A cambiar le carte in tavola intervengono gli altri personaggi: l’affetto cieco e puro della madre e della sorella, donne di sani principi pur nella miseria; il fedele appoggio dell’amico Razumichin, emblema dell’ideologia socialista con la sua praticità e lo spirito altruista; l’infamia di Lugin, il ricco promesso sposo della sorella che rivela la sua ipocrisia e bassezza morale; la pena per la famiglia di Marmeladov, un ubriacone conosciuto in una bettola che ha colpito il protagonista con la storia della sua sfortunata famiglia. Ma sono tre in particolare i personaggi-chiave per il cammino della coscienza di Raskol’nikov. Il primo è Svidrigajlov: uomo abietto e depravato, sospettato di omicidi e pedofilia, oltre ad aver infamato la sorella di Raskol’nikov, in lui il protagonista trova un suo doppio degradato. L’implicito legame tra i due è testimoniato dalla pregnante opacità dei loro dialoghi, laddove l’estremizzato nichilismo di Svidrigajlov riesce a pungere la coscienza ancora solo addormentata di Raskol’nikov, che vede in lui il suo terrificante possibile futuro.

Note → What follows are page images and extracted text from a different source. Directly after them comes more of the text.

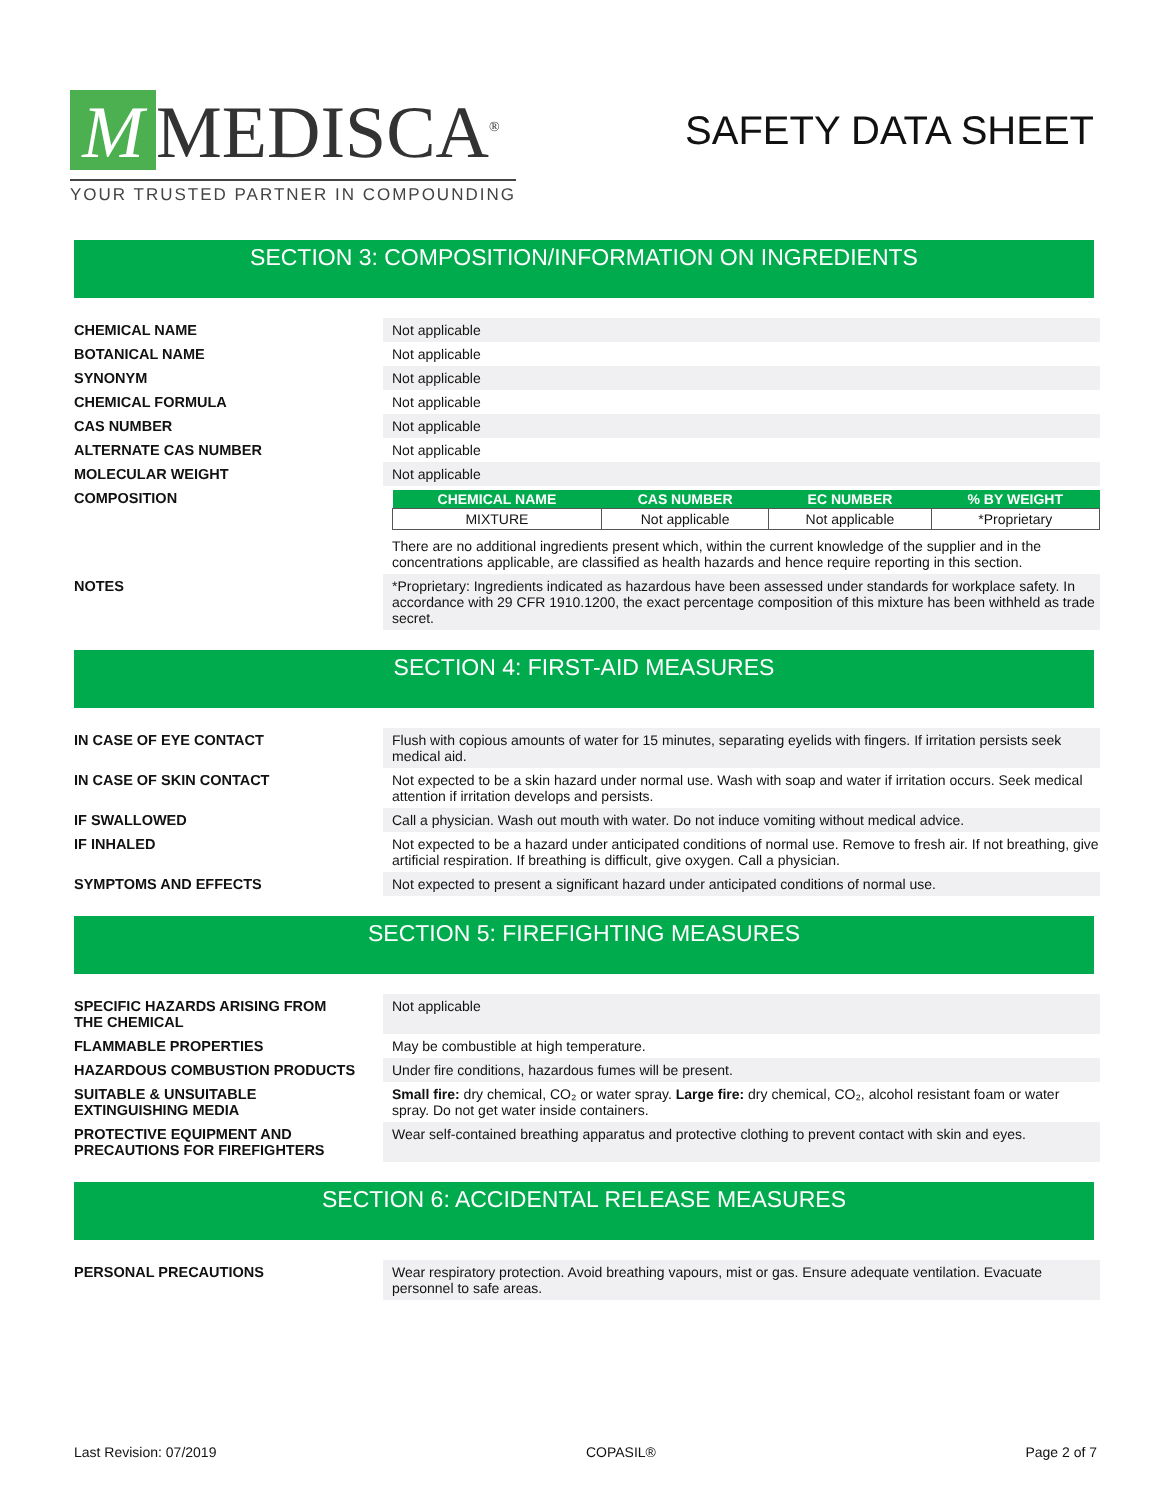M MEDISCA<sup>®</sup>
YOUR TRUSTED PARTNER IN COMPOUNDING
SAFETY DATA SHEET
SECTION 3: COMPOSITION/INFORMATION ON INGREDIENTS
CHEMICAL NAME Not applicable
BOTANICAL NAME Not applicable
SYNONYM Not applicable
CHEMICAL FORMULA Not applicable
CAS NUMBER Not applicable
ALTERNATE CAS NUMBER Not applicable
MOLECULAR WEIGHT Not applicable
COMPOSITION
| CHEMICAL NAME | CAS NUMBER | EC NUMBER | % BY WEIGHT |
| --- | --- | --- | --- |
| MIXTURE | Not applicable | Not applicable | *Proprietary |
There are no additional ingredients present which, within the current knowledge of the supplier and in the concentrations applicable, are classified as health hazards and hence require reporting in this section.
NOTES *Proprietary: Ingredients indicated as hazardous have been assessed under standards for workplace safety. In accordance with 29 CFR 1910.1200, the exact percentage composition of this mixture has been withheld as trade secret.
SECTION 4: FIRST-AID MEASURES
IN CASE OF EYE CONTACT Flush with copious amounts of water for 15 minutes, separating eyelids with fingers. If irritation persists seek medical aid.
IN CASE OF SKIN CONTACT Not expected to be a skin hazard under normal use. Wash with soap and water if irritation occurs. Seek medical attention if irritation develops and persists.
IF SWALLOWED Call a physician. Wash out mouth with water. Do not induce vomiting without medical advice.
IF INHALED Not expected to be a hazard under anticipated conditions of normal use. Remove to fresh air. If not breathing, give artificial respiration. If breathing is difficult, give oxygen. Call a physician.
SYMPTOMS AND EFFECTS Not expected to present a significant hazard under anticipated conditions of normal use.
SECTION 5: FIREFIGHTING MEASURES
SPECIFIC HAZARDS ARISING FROM
THE CHEMICAL
Not applicable
FLAMMABLE PROPERTIES May be combustible at high temperature.
HAZARDOUS COMBUSTION PRODUCTS Under fire conditions, hazardous fumes will be present.
SUITABLE & UNSUITABLE
EXTINGUISHING MEDIA
Small fire: dry chemical, CO₂ or water spray. Large fire: dry chemical, CO₂, alcohol resistant foam or water spray. Do not get water inside containers.
PROTECTIVE EQUIPMENT AND
PRECAUTIONS FOR FIREFIGHTERS
Wear self-contained breathing apparatus and protective clothing to prevent contact with skin and eyes.
SECTION 6: ACCIDENTAL RELEASE MEASURES
PERSONAL PRECAUTIONS Wear respiratory protection. Avoid breathing vapours, mist or gas. Ensure adequate ventilation. Evacuate personnel to safe areas.
Last Revision: 07/2019 COPASIL® Page 2 of 7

“– Noi ci rappresentiamo sempre l'eternità come un'idea che non possiamo comprendere, come una cosa immensa, immensa. Ma perché dovrebbe essere immensa? E se lassù non ci fosse altro che una stanzetta, simile ad una rustica stanza da bagno affumicata, e in tutti gli angoli ci fossero tanti ragni? Se l'eternità non fosse altro che questo?
– Possibile, possibile che non riusciate a figurarvi qualcosa di più consolante e giusto di questo?, esclamò Raskòl'nikov con un sentimento doloroso.”
Il secondo è Porfirij Petrovi?: giudice istruttore del processo per l’omicidio delle due donne, egli si pone come l’avversario dialettico di Raskol’nikov, rappresentando l’invincibile voce della razionalità. Si tratta dell’unico personaggio che il protagonista realmente teme, l’unico su cui presagisce la sua sconfitta: la sua intelligenza e la sua abilità, infatti, tengono a lungo il giovane sul filo, tra sospetti celati e dissimulazione, in uno stillicidio che alimenta l’esasperazione del protagonista. Porfirij è convinto della colpevolezza di Raskol’nikov, ma non ha prove per dimostrarla, pertanto fa leva sulle sue capacità oratorie per indurlo a confessare, pur non sganciando mai il suo obiettivo da un fine morale: il suo intento non è infatti quello di punire il colpevole, ma quello di far sì che sia il colpevole stesso a richiedere una punizione come espiazione. Porfirij induce Raskol’nikov alla confessione non per sé stesso, ma per liberarlo dalle colpe che evidentemente lo sconvolgono. Dostoevskij è infatti convinto che ogni uomo macchiatosi di un delitto desidera, nel profondo, espiarlo per soddisfare il proprio senso morale. E’ per questo che Porfirij non sfrutterà la confessione di Raskol’nikov, attendendo che sia lui inesorabilmente a confessare, segnando così il fallimento della teoria degli uomini di genio.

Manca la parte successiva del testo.